To drive the point home, the court cited other decisions where even more offensive or profane language failed to qualify. One involved a supervisor repeatedly using a vulgar, gender-based insult. Others involved repeated use of terms like “babe,” “doll,” and “honey.” In each case, the courts concluded the behavior didn’t rise to the level of a hostile work environment under Title VII.
This court reached the same conclusion.
Complaining about “sweetheart” didn’t amount to protected activity
To state a retaliation claim, the employee must have opposed a practice they reasonably believed was unlawful under Title VII.
Here, the court held that the plaintiff’s complaint—asking her manager to stop calling her “sweetheart”—did not reflect an objectively reasonable belief that she was reporting unlawful discrimination. In fact, the court had already concluded that the nickname didn’t amount to a hostile work environment.
Because the underlying conduct wasn’t plausibly unlawful, objecting to it wasn’t protected activity under Title VII. And without protected activity, there’s no retaliation claim.
Two takeaways for employers and HR
✅ Title VII isn’t a civility code. Hostile work environment claims require more than occasional rude or condescending comments. Courts expect a pattern of severe, humiliating, or disruptive conduct—not just unprofessional or outdated language. “Sweetheart” may violate internal expectations, but that doesn’t automatically make it illegal.

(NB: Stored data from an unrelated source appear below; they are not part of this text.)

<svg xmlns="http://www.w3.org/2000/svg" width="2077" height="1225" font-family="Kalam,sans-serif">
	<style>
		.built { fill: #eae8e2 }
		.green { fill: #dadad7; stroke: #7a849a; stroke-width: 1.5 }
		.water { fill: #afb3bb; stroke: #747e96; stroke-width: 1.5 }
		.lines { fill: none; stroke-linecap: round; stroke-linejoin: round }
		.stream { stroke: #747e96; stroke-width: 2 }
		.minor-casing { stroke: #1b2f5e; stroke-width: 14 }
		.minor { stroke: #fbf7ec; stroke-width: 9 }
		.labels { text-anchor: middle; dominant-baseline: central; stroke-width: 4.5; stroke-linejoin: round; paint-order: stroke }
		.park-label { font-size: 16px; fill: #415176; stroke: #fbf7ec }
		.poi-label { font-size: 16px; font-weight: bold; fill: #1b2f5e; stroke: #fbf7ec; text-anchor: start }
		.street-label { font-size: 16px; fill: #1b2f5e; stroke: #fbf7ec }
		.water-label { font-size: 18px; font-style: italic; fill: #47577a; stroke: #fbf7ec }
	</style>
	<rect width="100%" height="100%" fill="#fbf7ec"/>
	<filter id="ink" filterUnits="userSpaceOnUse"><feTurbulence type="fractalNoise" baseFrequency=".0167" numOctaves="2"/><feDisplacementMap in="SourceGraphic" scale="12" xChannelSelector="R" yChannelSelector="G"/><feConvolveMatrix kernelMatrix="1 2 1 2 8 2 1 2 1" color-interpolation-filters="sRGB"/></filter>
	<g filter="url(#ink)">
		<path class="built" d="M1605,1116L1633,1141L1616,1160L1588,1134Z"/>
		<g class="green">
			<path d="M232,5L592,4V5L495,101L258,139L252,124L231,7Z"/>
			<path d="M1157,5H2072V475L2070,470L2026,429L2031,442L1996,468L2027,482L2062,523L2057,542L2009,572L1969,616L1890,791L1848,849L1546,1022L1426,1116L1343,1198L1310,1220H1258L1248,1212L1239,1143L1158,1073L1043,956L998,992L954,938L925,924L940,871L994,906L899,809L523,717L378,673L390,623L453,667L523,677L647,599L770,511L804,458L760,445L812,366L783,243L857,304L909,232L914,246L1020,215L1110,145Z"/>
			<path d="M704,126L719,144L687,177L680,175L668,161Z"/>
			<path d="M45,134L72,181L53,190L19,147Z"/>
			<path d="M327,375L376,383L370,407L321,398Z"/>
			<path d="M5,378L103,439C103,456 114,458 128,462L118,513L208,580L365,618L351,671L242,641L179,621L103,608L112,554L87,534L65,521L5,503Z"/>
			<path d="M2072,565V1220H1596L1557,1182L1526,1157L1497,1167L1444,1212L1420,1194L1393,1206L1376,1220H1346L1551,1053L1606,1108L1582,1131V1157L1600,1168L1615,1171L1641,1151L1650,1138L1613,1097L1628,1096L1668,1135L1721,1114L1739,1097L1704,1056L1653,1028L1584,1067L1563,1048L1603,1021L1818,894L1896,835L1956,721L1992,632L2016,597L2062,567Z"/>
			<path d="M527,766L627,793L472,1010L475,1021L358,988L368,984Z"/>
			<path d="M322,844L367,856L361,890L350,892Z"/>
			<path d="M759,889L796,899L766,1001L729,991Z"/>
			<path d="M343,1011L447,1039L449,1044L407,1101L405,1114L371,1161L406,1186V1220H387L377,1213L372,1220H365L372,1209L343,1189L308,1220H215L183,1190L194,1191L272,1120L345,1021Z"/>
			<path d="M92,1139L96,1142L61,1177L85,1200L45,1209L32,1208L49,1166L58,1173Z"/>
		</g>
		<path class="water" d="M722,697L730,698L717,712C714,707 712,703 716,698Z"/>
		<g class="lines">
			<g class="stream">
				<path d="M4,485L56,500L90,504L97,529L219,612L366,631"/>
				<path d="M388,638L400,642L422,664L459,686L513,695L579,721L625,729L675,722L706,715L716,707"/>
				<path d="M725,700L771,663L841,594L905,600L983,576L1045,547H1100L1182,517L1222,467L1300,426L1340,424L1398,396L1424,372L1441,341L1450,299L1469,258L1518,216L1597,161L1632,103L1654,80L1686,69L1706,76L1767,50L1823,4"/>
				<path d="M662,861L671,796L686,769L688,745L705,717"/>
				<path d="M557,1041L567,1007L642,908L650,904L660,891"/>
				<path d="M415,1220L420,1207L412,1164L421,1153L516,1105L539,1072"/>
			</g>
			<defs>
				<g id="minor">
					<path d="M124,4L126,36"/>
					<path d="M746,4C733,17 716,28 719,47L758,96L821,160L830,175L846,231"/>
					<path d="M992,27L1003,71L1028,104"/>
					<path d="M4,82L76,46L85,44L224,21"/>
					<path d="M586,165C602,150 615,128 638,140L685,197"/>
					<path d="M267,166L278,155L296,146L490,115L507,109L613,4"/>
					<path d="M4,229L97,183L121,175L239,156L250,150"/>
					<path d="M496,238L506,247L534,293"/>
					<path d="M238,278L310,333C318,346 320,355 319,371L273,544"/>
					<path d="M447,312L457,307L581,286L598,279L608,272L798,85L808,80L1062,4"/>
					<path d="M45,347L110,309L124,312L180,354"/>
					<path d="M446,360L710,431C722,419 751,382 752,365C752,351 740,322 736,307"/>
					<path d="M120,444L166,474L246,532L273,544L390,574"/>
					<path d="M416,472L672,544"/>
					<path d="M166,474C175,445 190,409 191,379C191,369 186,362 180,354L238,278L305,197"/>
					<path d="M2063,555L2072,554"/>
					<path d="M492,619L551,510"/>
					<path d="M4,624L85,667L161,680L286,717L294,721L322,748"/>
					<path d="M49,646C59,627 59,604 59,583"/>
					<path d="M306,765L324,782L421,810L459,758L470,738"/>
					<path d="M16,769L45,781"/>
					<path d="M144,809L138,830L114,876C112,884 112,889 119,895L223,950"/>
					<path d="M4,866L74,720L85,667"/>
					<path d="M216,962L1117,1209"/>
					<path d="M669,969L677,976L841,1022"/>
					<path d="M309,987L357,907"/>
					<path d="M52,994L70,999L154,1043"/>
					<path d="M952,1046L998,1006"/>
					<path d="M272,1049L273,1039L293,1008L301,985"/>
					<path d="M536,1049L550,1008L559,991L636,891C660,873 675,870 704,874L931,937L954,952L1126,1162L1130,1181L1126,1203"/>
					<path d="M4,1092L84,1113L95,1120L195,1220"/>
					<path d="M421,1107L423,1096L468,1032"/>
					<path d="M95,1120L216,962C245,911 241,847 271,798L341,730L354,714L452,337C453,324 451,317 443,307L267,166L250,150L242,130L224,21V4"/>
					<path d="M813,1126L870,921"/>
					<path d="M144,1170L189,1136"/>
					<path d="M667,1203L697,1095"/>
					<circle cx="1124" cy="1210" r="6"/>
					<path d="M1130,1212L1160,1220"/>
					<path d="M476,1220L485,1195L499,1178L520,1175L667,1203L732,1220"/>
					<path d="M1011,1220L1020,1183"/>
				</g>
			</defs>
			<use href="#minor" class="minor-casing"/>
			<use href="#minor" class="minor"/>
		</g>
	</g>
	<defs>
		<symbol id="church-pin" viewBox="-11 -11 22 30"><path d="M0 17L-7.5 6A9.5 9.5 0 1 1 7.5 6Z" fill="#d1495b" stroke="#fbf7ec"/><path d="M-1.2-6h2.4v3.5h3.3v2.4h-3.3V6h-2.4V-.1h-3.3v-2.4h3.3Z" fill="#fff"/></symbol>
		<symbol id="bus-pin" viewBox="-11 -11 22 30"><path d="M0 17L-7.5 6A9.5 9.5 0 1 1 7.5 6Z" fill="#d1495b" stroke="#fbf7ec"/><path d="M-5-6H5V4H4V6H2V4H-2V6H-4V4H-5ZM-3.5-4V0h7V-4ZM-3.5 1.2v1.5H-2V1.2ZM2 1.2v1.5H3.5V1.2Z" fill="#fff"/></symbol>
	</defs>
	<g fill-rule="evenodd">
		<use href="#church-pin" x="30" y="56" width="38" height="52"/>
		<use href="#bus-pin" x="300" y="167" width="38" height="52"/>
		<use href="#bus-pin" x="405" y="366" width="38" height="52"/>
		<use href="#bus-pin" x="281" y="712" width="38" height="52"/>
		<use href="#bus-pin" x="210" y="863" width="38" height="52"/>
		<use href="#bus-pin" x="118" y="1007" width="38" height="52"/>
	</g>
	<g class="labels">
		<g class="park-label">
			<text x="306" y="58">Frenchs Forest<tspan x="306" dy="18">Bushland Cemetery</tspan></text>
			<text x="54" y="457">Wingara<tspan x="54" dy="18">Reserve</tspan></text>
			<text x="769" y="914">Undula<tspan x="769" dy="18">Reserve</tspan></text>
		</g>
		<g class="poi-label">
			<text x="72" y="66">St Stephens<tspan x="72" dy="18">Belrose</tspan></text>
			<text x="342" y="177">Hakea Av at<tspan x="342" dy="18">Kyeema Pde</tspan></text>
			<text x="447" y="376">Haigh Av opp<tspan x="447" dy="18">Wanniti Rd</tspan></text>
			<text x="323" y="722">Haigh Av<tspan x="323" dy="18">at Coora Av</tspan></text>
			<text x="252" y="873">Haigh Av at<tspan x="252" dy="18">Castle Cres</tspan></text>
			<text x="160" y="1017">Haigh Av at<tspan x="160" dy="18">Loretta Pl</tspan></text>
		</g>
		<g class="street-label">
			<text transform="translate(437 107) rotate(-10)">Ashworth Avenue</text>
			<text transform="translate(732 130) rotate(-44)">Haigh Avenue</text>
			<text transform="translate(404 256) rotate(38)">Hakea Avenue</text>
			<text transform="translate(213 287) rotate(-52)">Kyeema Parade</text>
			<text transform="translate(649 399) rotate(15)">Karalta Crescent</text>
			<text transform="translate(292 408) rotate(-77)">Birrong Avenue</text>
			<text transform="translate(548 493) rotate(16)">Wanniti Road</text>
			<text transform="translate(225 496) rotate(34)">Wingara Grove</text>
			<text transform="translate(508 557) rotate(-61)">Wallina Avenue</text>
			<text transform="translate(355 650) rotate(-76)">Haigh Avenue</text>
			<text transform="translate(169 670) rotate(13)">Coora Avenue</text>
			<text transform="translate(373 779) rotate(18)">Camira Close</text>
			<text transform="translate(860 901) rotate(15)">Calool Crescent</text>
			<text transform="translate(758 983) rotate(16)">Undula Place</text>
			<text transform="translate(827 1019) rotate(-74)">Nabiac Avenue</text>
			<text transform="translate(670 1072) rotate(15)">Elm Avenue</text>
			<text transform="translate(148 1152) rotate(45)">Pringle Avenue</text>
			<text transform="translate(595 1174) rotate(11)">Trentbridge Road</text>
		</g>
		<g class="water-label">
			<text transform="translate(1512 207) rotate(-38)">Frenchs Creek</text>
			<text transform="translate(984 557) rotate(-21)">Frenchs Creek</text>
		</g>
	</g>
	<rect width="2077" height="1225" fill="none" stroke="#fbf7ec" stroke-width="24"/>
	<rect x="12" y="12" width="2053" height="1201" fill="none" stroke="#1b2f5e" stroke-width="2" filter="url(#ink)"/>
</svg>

✅ Not all complaints are legally protected—but they can still flag bigger risks. Comments like “sweetheart,” “honey,” or “sweetie” may not, on their own, violate Title VII or trigger retaliation protections. But they often don’t happen in isolation. They can signal broader workplace dynamics that, taken together, could create legal exposure. Even if a complaint isn’t protected activity under the law, it still warrants a thoughtful, documented response.
Bottom line
Telling someone to stop calling you “sweetheart” is a perfectly reasonable workplace boundary. But unless the conduct is more serious, more frequent, or clearly discriminatory, objecting to it may not give rise to legal claims under Title VII. Still, employers should make sure this kind of behavior is addressed promptly through training, clear expectations, or disciplinary action—before it becomes part of a bigger problem.